## What the task asks
Translate this sentence from the forum thread below about music listening habits into Spanish: "Caring about music and pondering what's next on the hit parade are entirely different subjects."

## Passage to read
BEGIN

The issue isn't the statement, then; it's its brevity and vagueness.


----------



## Oldhoosierdude (May 29, 2016)

The response I get a kick out of is "I like all kinds of music." Then when I ask about Classical (Including Opera) or Jazz they don't like them. Usually it comes down to only one music they actually like.


----------



## Bulldog (Nov 21, 2013)

Captainnumber36 said:


> How do you interpret this phrase when someone responds to the question "what do you like to listen to" with this canned statement.
> 
> To me it reflects, typically, someone that doesn't really care too much about music, not on a very deep level anyway. They may connect with music they hear, but perhaps not as deeply as someone who gives a more specific answer to the question of "what do you like to listen to?".


I think the above is nonsense. Caring about music and pondering what's next on the hit parade are entirely different subjects.

You and I never see these things the same way. So you might want to revise the name of your favorite performer, because mine is also yours - Alfred Brendel. We are the TC Twins. :wave:


----------



## Strange Magic (Sep 14, 2015)

"I listen to whatever I'm in the mood for." versus "I listen to whatever I'm not in the mood for."(?)

In Sonnet's excellent post, he pretty much covered the wide spectrum of moods that governs his (and most everyone's) listening habits. At the close, while he doesn't assert that "mood" drives all of his listening, a close reading of his post leads one to conclude (accurately) that mood actually does drive the process. I certainly think this is so in my case and realistically in virtually all cases. It implies nothing about how much an individual cares about music, nor about anyone's level of "depth" in their relationship to music.

END

## Supplied information
BEGIN

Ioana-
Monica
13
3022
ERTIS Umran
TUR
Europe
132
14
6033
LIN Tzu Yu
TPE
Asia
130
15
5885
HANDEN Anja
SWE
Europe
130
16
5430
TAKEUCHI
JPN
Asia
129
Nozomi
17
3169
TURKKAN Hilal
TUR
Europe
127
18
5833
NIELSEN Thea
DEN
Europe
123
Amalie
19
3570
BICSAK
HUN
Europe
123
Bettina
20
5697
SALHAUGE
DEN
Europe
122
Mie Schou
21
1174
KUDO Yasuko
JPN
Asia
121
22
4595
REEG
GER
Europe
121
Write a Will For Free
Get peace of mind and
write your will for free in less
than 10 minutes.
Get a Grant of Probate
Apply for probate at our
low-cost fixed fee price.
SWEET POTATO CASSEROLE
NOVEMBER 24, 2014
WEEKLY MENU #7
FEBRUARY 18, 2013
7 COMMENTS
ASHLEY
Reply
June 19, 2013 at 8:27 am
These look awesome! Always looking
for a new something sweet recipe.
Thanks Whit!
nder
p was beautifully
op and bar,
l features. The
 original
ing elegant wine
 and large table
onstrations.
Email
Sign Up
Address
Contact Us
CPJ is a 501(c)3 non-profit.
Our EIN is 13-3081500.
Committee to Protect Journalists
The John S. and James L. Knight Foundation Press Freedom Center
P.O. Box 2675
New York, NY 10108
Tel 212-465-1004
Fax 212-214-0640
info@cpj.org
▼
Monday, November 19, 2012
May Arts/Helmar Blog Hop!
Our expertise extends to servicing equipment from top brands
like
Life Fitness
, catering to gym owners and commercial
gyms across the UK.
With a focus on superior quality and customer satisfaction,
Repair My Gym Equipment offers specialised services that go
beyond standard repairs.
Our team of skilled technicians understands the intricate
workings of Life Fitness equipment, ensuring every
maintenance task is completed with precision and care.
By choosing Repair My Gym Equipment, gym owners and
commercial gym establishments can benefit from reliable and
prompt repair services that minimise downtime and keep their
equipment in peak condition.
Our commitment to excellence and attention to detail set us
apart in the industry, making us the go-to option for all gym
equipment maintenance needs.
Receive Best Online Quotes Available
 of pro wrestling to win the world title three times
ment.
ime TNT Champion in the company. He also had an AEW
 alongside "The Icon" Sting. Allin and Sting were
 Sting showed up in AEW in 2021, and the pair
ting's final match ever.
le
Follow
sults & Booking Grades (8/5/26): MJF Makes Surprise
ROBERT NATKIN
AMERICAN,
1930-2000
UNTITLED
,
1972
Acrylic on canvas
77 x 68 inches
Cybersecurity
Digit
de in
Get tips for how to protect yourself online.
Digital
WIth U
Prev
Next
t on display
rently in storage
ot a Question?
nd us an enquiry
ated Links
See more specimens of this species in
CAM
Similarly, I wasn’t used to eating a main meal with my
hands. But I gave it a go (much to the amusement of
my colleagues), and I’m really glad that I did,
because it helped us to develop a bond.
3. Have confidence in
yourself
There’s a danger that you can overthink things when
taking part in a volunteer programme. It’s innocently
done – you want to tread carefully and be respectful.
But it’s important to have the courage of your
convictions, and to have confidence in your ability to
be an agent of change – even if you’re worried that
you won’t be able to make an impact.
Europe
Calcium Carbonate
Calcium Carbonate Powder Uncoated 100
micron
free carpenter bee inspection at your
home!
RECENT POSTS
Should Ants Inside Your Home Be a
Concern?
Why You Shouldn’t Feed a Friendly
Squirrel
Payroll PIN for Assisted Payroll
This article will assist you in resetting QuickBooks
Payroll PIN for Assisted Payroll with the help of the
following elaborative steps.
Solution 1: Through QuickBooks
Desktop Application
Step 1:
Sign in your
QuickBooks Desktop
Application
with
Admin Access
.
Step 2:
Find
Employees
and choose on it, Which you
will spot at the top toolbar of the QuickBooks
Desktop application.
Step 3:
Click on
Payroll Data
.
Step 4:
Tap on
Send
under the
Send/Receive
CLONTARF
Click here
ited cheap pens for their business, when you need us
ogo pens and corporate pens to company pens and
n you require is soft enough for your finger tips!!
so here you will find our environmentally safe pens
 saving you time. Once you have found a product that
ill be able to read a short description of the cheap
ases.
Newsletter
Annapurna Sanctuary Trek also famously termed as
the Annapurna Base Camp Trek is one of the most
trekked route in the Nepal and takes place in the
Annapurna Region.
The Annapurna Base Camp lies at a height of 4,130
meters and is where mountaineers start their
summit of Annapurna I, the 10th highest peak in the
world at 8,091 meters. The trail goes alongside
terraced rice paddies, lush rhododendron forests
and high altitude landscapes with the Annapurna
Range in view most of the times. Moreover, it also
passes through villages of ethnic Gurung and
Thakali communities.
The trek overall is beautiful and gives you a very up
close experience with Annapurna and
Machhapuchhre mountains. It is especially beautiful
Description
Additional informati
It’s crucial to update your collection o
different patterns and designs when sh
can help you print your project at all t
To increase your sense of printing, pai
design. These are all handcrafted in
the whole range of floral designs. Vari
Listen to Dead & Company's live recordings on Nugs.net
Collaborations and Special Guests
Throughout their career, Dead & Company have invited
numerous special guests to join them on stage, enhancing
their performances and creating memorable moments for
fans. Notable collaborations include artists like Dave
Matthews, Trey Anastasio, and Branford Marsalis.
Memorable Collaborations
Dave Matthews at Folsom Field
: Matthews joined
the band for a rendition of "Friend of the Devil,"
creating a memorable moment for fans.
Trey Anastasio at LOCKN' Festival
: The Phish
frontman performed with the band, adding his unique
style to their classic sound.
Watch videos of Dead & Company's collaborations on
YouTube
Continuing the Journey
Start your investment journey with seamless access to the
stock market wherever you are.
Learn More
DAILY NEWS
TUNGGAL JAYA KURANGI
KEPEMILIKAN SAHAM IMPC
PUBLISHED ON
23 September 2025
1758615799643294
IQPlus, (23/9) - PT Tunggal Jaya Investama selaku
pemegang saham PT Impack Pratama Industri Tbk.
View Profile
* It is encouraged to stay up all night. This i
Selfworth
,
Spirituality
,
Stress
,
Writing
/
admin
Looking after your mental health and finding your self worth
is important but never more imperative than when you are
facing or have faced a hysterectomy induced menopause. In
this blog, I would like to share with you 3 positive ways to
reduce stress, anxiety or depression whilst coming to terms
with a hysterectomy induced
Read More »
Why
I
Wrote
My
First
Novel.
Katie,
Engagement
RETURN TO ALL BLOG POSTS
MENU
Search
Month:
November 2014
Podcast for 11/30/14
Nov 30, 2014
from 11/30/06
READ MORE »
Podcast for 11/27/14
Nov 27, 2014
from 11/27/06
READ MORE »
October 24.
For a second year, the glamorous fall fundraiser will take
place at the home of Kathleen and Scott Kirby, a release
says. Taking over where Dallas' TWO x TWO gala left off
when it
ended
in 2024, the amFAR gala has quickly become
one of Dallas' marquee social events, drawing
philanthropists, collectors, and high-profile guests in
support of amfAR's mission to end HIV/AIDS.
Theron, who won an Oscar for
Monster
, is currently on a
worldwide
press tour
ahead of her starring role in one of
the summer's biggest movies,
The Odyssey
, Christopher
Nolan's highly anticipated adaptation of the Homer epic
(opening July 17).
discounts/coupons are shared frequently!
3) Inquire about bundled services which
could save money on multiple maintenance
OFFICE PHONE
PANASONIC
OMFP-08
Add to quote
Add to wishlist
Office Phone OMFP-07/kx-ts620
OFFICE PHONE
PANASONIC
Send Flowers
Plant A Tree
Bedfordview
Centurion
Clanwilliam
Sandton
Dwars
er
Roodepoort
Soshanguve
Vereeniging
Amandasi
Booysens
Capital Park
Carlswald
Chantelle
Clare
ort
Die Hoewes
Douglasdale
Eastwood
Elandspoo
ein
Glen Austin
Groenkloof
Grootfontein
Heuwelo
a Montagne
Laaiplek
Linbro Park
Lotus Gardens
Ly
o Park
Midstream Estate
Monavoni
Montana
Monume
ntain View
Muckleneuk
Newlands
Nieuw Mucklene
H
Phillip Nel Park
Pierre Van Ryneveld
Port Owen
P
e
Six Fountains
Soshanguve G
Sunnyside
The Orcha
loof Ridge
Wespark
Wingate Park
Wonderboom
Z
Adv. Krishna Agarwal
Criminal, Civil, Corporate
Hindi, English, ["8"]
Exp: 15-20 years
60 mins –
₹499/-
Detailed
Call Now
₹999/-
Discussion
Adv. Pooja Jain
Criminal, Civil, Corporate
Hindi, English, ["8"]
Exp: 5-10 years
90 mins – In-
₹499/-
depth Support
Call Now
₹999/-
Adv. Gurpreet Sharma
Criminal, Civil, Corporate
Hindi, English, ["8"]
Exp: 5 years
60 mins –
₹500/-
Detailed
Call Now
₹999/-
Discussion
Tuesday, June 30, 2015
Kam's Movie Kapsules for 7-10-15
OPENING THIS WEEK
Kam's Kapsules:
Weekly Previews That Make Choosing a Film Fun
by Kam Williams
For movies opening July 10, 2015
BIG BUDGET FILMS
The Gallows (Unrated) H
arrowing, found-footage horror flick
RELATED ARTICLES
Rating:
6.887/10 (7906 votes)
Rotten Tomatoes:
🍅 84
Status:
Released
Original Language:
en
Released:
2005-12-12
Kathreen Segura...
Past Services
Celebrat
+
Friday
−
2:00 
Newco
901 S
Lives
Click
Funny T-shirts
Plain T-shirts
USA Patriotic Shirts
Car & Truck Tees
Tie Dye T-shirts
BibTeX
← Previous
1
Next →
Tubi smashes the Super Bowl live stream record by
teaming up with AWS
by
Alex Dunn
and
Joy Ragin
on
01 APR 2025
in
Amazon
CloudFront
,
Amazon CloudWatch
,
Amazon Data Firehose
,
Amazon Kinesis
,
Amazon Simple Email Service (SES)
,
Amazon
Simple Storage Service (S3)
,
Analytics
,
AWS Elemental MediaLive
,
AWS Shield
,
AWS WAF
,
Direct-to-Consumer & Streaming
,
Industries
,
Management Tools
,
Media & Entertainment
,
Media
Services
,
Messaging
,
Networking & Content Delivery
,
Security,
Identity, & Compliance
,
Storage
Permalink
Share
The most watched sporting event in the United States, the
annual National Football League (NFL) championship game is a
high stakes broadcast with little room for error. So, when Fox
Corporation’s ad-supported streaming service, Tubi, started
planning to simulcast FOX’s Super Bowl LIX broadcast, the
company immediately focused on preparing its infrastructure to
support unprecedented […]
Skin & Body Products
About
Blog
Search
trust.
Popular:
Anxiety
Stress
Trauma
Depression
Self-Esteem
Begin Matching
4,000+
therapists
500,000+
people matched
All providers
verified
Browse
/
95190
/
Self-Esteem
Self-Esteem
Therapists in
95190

END

## Solution to this task
Interesarse por la música y preguntarse qué será lo próximo en la lista de éxitos son asuntos completamente distintos.